#### ACTION ITEM
Copy the items below line for line, starting with their first line and ending with the line that contains "the Nautilus Inspira".

#### WORKING DATA
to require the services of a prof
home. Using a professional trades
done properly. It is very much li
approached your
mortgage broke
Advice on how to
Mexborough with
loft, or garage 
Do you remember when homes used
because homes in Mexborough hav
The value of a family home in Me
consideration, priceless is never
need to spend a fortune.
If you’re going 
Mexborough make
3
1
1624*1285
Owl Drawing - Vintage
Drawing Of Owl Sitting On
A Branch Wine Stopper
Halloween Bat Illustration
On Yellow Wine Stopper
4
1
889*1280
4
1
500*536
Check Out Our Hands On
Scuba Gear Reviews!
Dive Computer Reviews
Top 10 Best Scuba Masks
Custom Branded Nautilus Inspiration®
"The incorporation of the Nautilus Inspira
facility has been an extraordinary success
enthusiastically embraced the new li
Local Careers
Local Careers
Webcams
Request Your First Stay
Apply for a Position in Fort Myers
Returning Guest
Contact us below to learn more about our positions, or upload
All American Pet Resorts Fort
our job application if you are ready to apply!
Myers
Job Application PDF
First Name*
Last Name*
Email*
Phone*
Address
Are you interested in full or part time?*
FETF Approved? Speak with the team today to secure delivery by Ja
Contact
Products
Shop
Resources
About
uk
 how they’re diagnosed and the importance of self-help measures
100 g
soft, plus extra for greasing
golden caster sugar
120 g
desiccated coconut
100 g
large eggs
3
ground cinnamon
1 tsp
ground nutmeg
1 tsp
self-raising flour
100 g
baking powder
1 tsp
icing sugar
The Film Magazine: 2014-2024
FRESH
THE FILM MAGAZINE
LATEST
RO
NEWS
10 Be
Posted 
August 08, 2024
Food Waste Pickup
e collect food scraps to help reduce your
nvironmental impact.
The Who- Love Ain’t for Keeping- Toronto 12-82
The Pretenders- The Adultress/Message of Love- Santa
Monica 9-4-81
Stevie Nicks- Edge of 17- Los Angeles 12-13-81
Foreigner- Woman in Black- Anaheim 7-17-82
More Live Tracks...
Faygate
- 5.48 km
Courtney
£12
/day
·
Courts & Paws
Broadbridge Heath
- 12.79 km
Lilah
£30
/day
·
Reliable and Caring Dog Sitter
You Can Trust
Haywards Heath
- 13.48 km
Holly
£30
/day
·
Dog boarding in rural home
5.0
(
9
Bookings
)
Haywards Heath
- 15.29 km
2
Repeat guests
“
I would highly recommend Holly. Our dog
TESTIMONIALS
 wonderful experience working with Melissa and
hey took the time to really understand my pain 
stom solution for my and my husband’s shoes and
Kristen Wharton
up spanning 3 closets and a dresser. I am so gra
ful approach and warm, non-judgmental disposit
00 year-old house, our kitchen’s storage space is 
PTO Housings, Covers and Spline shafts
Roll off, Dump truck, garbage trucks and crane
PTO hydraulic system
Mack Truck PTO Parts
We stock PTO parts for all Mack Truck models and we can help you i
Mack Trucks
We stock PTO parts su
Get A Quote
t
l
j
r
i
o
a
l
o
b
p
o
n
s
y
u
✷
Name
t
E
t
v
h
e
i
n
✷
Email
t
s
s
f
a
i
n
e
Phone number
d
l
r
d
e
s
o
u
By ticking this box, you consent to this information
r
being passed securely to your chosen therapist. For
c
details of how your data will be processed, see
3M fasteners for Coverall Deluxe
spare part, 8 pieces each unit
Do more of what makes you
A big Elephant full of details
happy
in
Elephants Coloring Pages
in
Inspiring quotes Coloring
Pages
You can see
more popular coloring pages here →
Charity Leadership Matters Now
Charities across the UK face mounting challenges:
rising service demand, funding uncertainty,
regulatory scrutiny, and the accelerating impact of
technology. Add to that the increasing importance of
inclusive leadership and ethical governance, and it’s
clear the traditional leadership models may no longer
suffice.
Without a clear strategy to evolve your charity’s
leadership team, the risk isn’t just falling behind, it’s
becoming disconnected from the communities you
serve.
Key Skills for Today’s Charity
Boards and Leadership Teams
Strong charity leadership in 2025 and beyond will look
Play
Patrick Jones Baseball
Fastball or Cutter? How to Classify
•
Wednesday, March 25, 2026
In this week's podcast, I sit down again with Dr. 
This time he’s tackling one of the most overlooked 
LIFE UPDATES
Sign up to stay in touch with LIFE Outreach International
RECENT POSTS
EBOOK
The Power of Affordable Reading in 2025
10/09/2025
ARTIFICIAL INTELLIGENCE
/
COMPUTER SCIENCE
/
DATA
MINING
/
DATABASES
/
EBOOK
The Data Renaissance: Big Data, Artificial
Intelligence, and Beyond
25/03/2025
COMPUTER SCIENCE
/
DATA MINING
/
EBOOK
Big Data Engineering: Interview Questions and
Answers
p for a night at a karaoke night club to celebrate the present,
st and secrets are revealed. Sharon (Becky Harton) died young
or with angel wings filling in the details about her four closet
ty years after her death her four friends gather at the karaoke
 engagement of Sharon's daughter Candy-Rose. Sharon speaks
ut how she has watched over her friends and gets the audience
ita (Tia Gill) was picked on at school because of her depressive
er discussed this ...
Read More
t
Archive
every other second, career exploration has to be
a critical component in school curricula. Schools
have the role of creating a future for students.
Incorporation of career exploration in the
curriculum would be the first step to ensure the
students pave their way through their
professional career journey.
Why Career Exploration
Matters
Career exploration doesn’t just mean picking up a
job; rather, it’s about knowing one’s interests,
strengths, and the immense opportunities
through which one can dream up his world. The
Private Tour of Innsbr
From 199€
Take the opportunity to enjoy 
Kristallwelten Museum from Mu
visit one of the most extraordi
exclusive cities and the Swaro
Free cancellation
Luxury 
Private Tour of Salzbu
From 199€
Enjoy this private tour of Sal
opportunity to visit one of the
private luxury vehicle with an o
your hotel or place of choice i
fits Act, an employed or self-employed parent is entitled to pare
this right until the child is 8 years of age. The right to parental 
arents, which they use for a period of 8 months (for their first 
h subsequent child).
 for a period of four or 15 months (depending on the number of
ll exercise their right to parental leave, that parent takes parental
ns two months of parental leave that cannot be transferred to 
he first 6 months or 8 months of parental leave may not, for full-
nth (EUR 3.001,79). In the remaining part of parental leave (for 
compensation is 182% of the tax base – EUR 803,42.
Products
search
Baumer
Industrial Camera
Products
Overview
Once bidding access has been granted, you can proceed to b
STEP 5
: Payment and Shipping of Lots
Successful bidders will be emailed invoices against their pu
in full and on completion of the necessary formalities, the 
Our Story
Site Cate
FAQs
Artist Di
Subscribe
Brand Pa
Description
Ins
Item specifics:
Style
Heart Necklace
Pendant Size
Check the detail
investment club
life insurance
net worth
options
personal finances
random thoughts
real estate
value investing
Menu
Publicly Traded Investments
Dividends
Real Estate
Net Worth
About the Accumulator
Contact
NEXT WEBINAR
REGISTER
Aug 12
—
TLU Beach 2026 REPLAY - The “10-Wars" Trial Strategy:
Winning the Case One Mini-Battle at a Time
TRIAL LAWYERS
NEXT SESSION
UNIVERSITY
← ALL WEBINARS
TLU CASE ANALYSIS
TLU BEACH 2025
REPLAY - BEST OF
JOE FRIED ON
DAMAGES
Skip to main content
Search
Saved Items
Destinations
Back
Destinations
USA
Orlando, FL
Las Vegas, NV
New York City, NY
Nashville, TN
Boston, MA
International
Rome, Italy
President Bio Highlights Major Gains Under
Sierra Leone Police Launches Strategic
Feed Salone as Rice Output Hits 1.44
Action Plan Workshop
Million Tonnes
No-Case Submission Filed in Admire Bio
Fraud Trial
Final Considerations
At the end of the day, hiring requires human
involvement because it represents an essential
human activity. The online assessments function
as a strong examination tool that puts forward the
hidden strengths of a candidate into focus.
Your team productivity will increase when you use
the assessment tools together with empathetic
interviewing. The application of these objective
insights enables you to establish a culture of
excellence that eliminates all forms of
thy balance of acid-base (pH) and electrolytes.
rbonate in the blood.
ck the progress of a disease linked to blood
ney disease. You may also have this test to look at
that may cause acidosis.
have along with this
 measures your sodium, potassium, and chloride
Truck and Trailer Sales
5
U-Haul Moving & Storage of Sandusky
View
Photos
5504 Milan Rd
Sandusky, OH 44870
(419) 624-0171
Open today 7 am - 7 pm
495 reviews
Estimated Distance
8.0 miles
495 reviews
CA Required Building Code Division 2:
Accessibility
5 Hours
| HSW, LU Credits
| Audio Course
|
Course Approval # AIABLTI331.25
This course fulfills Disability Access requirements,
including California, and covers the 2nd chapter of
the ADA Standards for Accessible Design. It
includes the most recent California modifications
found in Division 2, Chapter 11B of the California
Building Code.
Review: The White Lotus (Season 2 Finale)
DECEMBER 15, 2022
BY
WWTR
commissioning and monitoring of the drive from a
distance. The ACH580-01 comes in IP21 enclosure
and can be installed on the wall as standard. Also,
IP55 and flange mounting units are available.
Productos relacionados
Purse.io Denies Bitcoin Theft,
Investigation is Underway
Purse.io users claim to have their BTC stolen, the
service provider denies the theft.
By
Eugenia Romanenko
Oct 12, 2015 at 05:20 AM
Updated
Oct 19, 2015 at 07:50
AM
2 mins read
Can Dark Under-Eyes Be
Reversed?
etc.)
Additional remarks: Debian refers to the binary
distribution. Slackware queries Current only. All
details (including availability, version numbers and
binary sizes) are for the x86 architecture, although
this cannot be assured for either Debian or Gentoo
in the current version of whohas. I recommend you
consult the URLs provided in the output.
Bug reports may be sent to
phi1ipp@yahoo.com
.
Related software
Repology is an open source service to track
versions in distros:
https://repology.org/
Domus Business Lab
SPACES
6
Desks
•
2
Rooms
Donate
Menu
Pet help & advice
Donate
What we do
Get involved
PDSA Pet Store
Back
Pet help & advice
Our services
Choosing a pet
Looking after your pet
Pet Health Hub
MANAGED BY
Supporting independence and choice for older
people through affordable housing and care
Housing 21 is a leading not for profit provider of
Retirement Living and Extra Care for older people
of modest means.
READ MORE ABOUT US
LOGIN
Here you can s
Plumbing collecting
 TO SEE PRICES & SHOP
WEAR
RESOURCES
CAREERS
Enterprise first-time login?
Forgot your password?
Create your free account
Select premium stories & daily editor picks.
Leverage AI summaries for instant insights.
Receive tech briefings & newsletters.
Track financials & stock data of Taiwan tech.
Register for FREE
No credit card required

#### TASK RESULT
to require the services of a prof
home. Using a professional trades
done properly. It is very much li
approached your
mortgage broke
Advice on how to
Mexborough with
loft, or garage 
Do you remember when homes used
because homes in Mexborough hav
The value of a family home in Me
consideration, priceless is never
need to spend a fortune.
If you’re going 
Mexborough make
3
1
1624*1285
Owl Drawing - Vintage
Drawing Of Owl Sitting On
A Branch Wine Stopper
Halloween Bat Illustration
On Yellow Wine Stopper
4
1
889*1280
4
1
500*536
Check Out Our Hands On
Scuba Gear Reviews!
Dive Computer Reviews
Top 10 Best Scuba Masks
Custom Branded Nautilus Inspiration®
"The incorporation of the Nautilus Inspira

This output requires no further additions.